From our results, gender does not seem to be related to diverticula prevalence and distribution. These data are consistent with previous studies demonstrating no difference in gender distribution between age classes in patients with diverticular disease [30,31]. A recent study reported instead that with increasing age, the proportion of women with SUDD significantly increases compared to men, while younger age groups with diverticular disease are more likely to consist of men [11]. This observation could be the result of better healthcare seeking rates in younger groups and an increased prevalence of women in older groups.

According to the clinical presentation, SUDD was present in 47.4 % of cases. However, no correlation was found between extension of diverticulosis and symptoms. Our finding is consistent with the previously reported observation that a clear correlation between episodes of unspecific abdominal pain and the presence of diverticulosis is hard to find [32,33], since these symptoms are present in other pathological conditions, such as irritable bowel syndrome (IBS) or inflammatory bowel disease (IBD), and thus they may be indistinguishable from those of SUDD, representing an important source of overlap [34]. In this clinical setting, CTC could represent an effective non-invasive imaging technique to rule out with high accuracy the presence of diverticular disease, and attribute the patient symptoms to other causes of abdominal pain.

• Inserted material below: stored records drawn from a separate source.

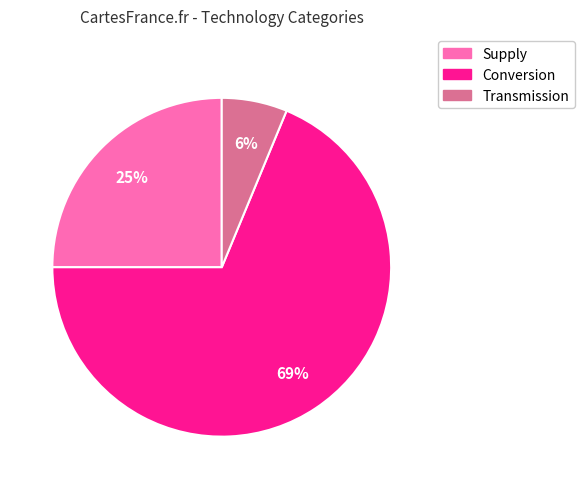

Count the number of slices in the pie.

3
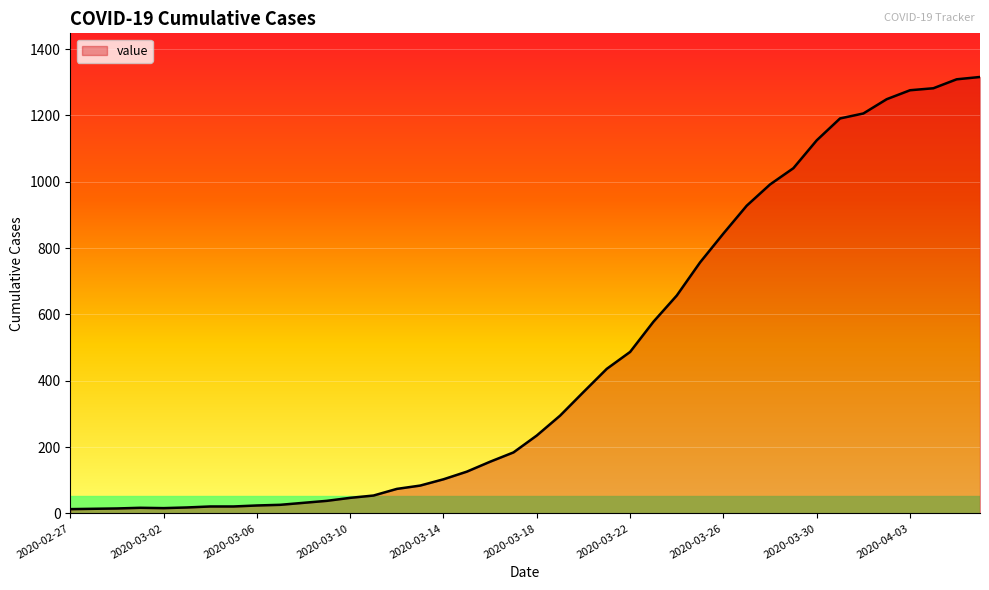

What is the sum of all values?

18653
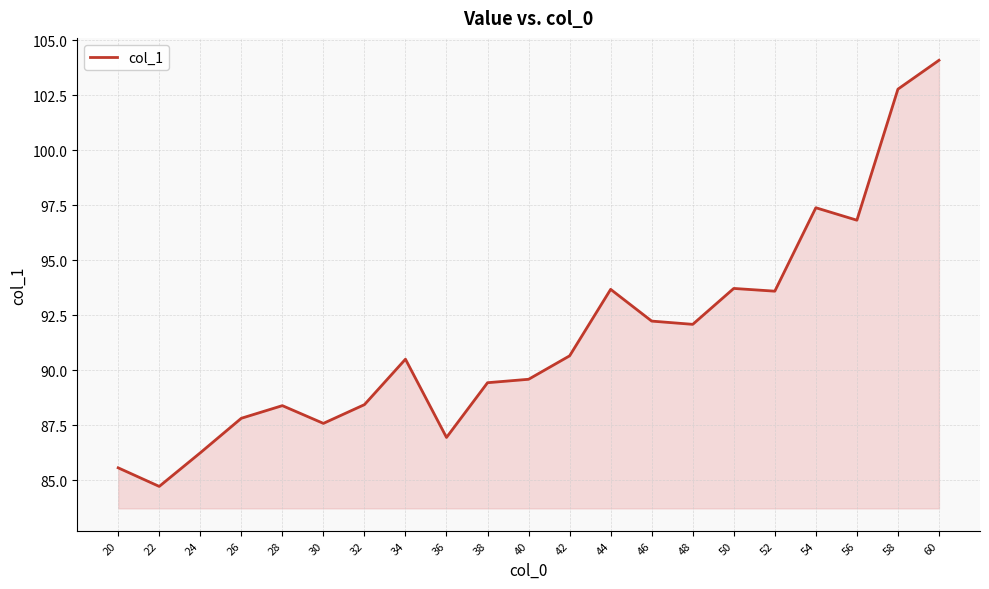

Approximately how many times larger is the value at 34 compared to 38?

1.0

Our findings should be analysed in the light of the study limitations. In particular, patients’ symptoms were collected through an auto-assessment questionnaire, which is prone to bias, related to subjective symptoms reporting. In addition, a small number of patients younger than 40 years were included in this retrospective analysis since the main indication for CTC was represented by colorectal cancer screening which starts usually at age 50 in individuals at average risk of colorectal cancer. This could represent a bias for the effective assessment of juvenile diverticular disease prevalence. Finally, the population studied was mainly composed of patients who underwent CTC for colorectal cancer screening, and thus could not be representative of the general population. In any case, we should be aware that previous studies performed both with colonoscopy and barium enema were likely to be affected by the same bias.

In conclusion, CTC depicted a different colonic diverticula scenario in comparison to previous autoptic and barium enema studies. The diverticula incidence appears to be higher than expected without significant differences according to gender. In the Western population, right colon diverticula do not appear to be an uncommon finding, with their prevalence increasing with patient age. SUDD seems to be unrelated to diverticula distribution and extension.